Kabaca çizdiğimiz bu tarihsel arka plan unutulur ve mevcut iktidarın zihin yapısı ve hedefleri doğru şekilde deşifre edilmezse, Türkiye'de olup bitenleri anlamak ve önem sırasına koymak olanaklı olamaz.

Biz, daha demokratik ve "sivil" anayasa taleplerinin, iç barışı güçlendirme hedefinin, terörsüz Türkiye sloganlarının tümünün asıl hedefinin Atatürk ve arkadaşları tarafından kurulan modern, laik Cumhuriyet olduğu konusunda bir tereddüt olmadığı kanısındayız. Mevcut anayasa kurallarını ve kendi çıkardıkları yasaları dahi uygulamayanların hukuktan, tek adam yönetimini savunanların demokrasiden, en basit insan haklarını dahi tanımayanların sivil anayasadan bahsetmeleri elbette inandırıcı olmamaktadır.
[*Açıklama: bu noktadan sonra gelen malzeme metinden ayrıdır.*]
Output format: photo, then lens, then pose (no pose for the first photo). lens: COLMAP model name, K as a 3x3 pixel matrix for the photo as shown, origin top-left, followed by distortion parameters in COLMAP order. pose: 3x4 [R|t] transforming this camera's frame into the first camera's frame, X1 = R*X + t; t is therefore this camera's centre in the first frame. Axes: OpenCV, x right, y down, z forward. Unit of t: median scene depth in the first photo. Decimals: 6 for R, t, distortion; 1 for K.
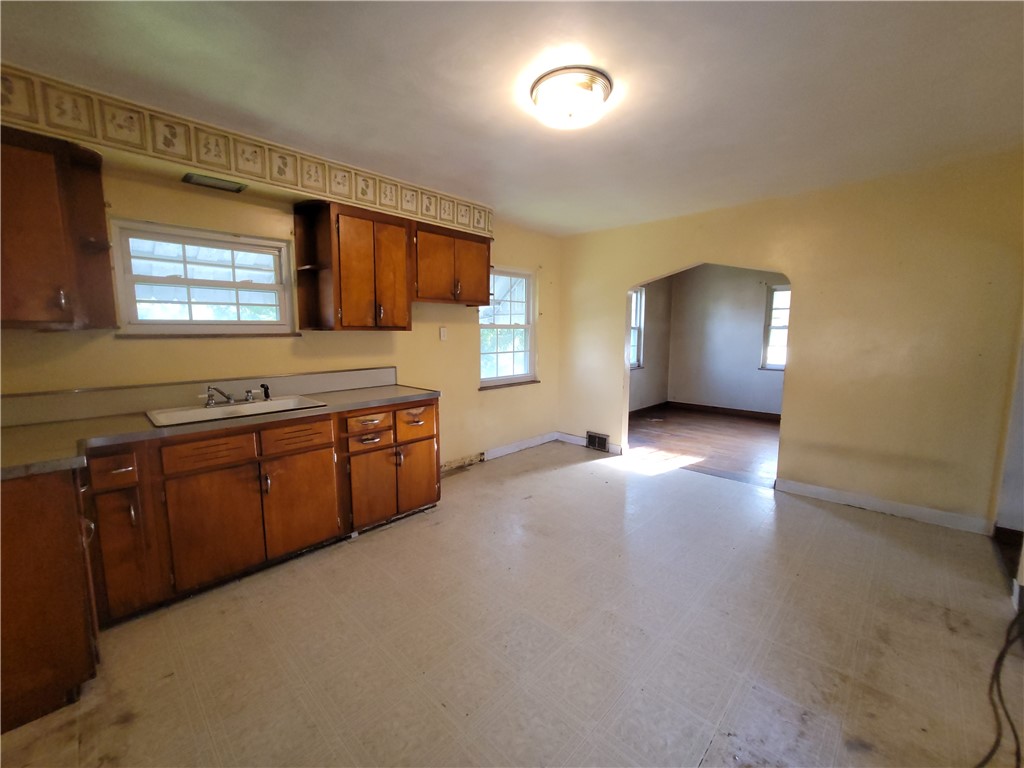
lens RADIAL K [[415.0, 0, 505.6], [0, 415.0, 385.4], [0, 0, 1]] dist [-0.004509, 0.000096]
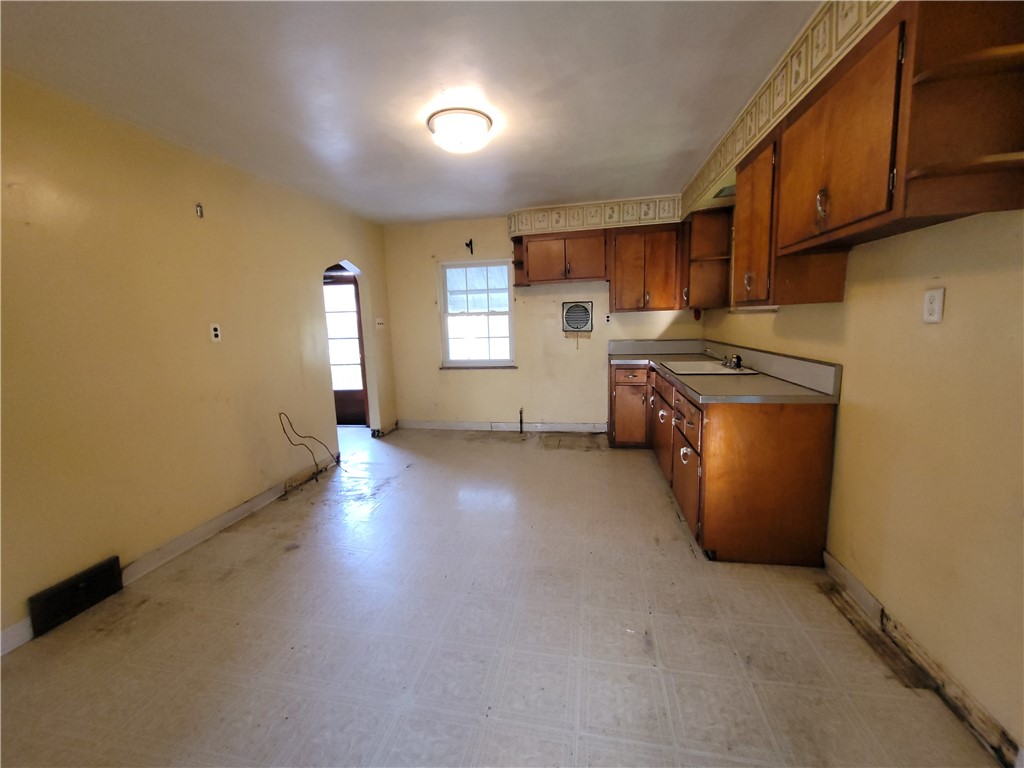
lens RADIAL K [[415.0, 0, 507.4], [0, 415.0, 383.6], [0, 0, 1]] dist [-0.004509, 0.000096]
pose [[-0.837979, 0.113008, -0.533873, 0.544035], [-0.036193, 0.964659, 0.261004, -0.196327], [0.544501, 0.238038, -0.804274, 1.553553]]
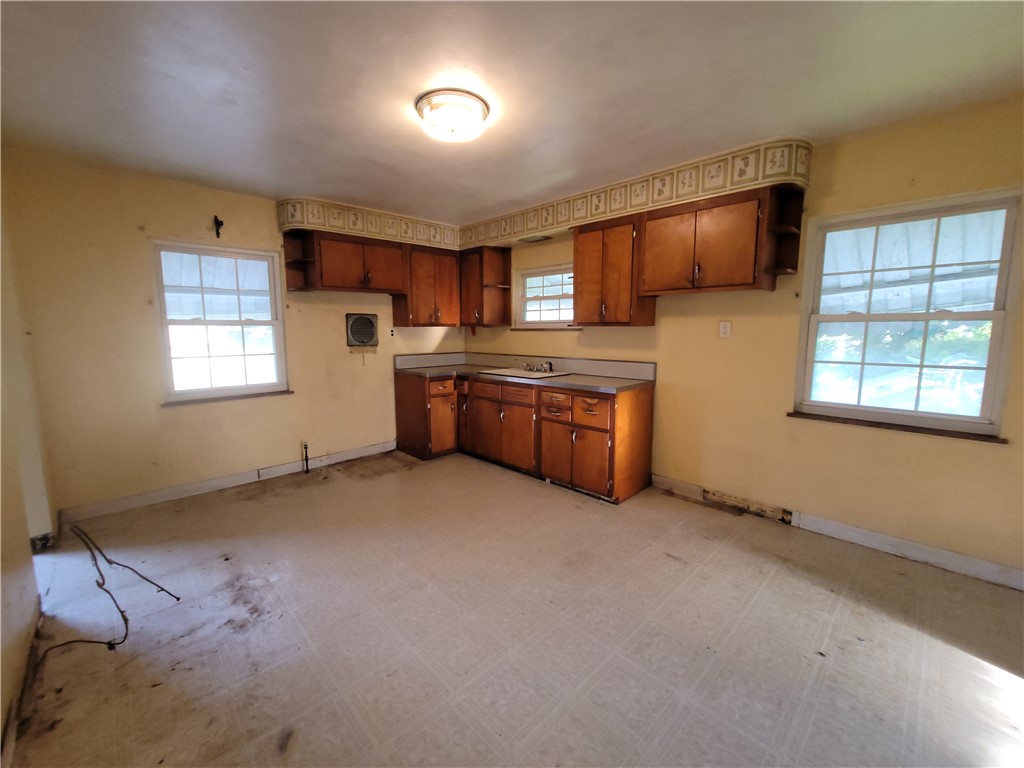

Onların asıl hedefi, akıllarından hiç çıkarmadıkları, şimdilerde "yeni Osmanlıcılık" olarak tanımlanan Osmanlıcılık ve İslamcılıktır.

HEDEFTE CHP VAR

Son dönem tutuklamaları ve yargı üzerinden yürütülen "operasyonun" asıl hedefi ise laik, demokratik Cumhuriyettir. Dolayısıyla bu yolda ayak bağı olanlar bir bir saf dışı bırakılıyor. Direnç noktaları olarak görülen Ekrem İmamoğlu, Selahattin Demirtaş, Can Atalay, belediye başkanları, gazeteciler bu amaçla tutuklanıyor. Toplumsal karşılığı olduğu bilinen bu figürlerin tasfiyesinin mümkün olduğu görüldükçe asıl hedef olan, Cumhuriyetin kurucu partisi CHP'ye sıranın geleceği çok açıktı.

Bu çerçevede kendi çamurunda debelenen bazılarının CHP'ye açtıkları davalarla yeni Osmanlıcıların ekmeğine yağ sürdüklerini kavrayamadıkları anlaşılıyor. Kargaşadan öteye bir sonuç vermeyecek bu davalaşma süreci, üstelik yargının içinde olduğu güven vermeyen hal dikkate alındığında "seni kimseye yar etmem" avamlığından başka bir anlam taşımamaktadır.

Ankara 42. Asliye Hukuk Mahkemesi'nde (AHM) açılan ve 45 Kasım 2023 tarihinde yapılan 38. olağan kongrede alınan kararların tümünün iptali istenilen dava, bu konuda uzman hukukçuların da belirttiği üzere, iki açıdan yanlıştır:

Siyasi Partiler Kanunu'nun (SPK) 21. maddesine göre seçimler seçim kurullarının gözetiminde yapıldığından seçim kurulunun kararlarının iptali adliye mahkemelerinden istenemez,

Yine SPK, m.121 gereğince her ne kadar TMK ve Dernekler Kanunu hükümlerinin siyasi partiler hakkında da uygulanacağı belirtilmiş ise de madde hükmünde, "... bu kanuna aykırı olmayan hükümleri..." uygulanır dendiğinden Dernekler Kanunu'na göre açılmış davada kongre seçim sonucunun iptali istenemeyecektir. Çünkü seçim kurullarının kararlarına karşı görevli ve yetkili son merci Yüksek Seçim Kurulu'dur. Kongrenin seçim sonuçları seçim kurulları tarafından tescil edildiğinden, asliye hukuk mahkemesi kararıyla bu sonucu ortadan kaldırmak olanaklı gözükmemektedir. Kaldı ki daha sonra yapılan olağanüstü kongre ile seçim yenilenmiş, kurullar yeniden seçilmiştir. Bu kongrenin genel başkan davetiyle toplanmış olmasının da sonuca etkisi bulunmadığı baskın bir görüştür.